With the agent running on the Kontron M2M Smart Services Developer Kit, an Arduino Due handling simple sensor data, and Axeda’s simple HTTP API protocol called AMMP , (Adaptive Machine Messaging Protocol) I could say yes to any question developers asked. "Can I add a camera?" Yes, plug it into the USB on the Kontron and the agent will send up image files based on a timer or event. "Can I read a simple temperature sensor?" Yes, plug sensor into Arduino and send data up through Kontron. "Can I just use the platform to record data from an Android app?" Yes, simple HTTP POST.

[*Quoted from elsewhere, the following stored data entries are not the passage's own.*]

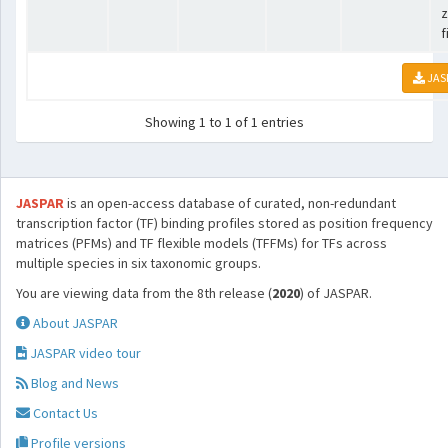
z
f
JAS
Showing 1 to 1 of 1 entries
JASPAR
is an open-access database of curated, non-redundant
transcription factor (TF) binding profiles stored as position frequency
matrices (PFMs) and TF flexible models (TFFMs) for TFs across
multiple species in six taxonomic groups.
You are viewing data from the 8th release (
2020
) of JASPAR.
About JASPAR
JASPAR video tour
Blog and News
Contact Us
Profile versions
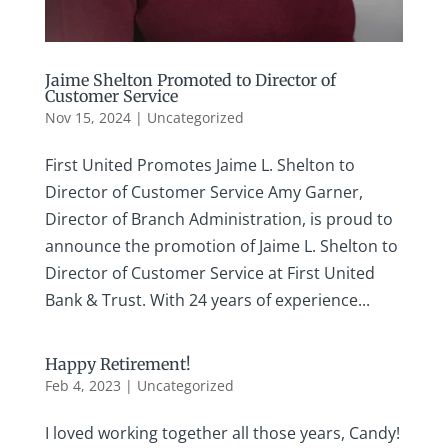
Jaime Shelton Promoted to Director of
Customer Service
Nov 15, 2024
|
Uncategorized
First United Promotes Jaime L. Shelton to
Director of Customer Service Amy Garner,
Director of Branch Administration, is proud to
announce the promotion of Jaime L. Shelton to
Director of Customer Service at First United
Bank & Trust. With 24 years of experience...
Happy Retirement!
Feb 4, 2023
|
Uncategorized
I loved working together all those years, Candy!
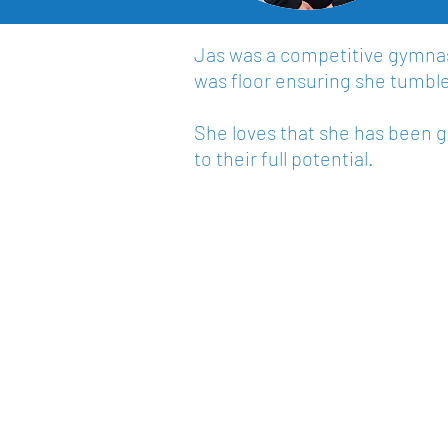
Jas was a competitive gymnast
was floor ensuring she tumbled
She loves that she has been 
to their full potential.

I sensed initial skepticism from several groups of developers. "Just show me how to get data in and out of your platform and I'll code up the rest myself." The developers who looked a little deeper stuck with the platform once they found it could do everything they wanted to do.

AT&T Hackathon
A few of the AT&T and Axeda Sensai's at the AT&T
Hackathon: Chris Meringolo, D'Lani Jean, Sorin Netu,
Joe Rogers, Kevin Holbrook, Sara Jarjoura, Mark
Scheel

Another project was ReportIt, a social emergency notification system that reduces the strain on first responder communication channels.  Kevin Holbrook coded up a working system for theteam in less than 3 hours that was very similar to a system I created 5 years ago with another developer in 3 weeks – an 80% productivity increase gained by leveraging the AT&T M2M Platform.  The system Kevin created had not just dots on a map but also Geofence creation and alerts.  I know it sounds unbelievable but a physical analogy would be like 2 guys with shovels trying to do the same job as 1 guy in a backhoe.  In that example you would believe an 80% productivity difference.  The millions and millions of lines of code and over a decade of real world use in the AT&T M2M platform are not visible but like a backhoe they are there for someone who knows how to use them.

What hardware inspires you?  What could you build with the AT&T M2M Platform?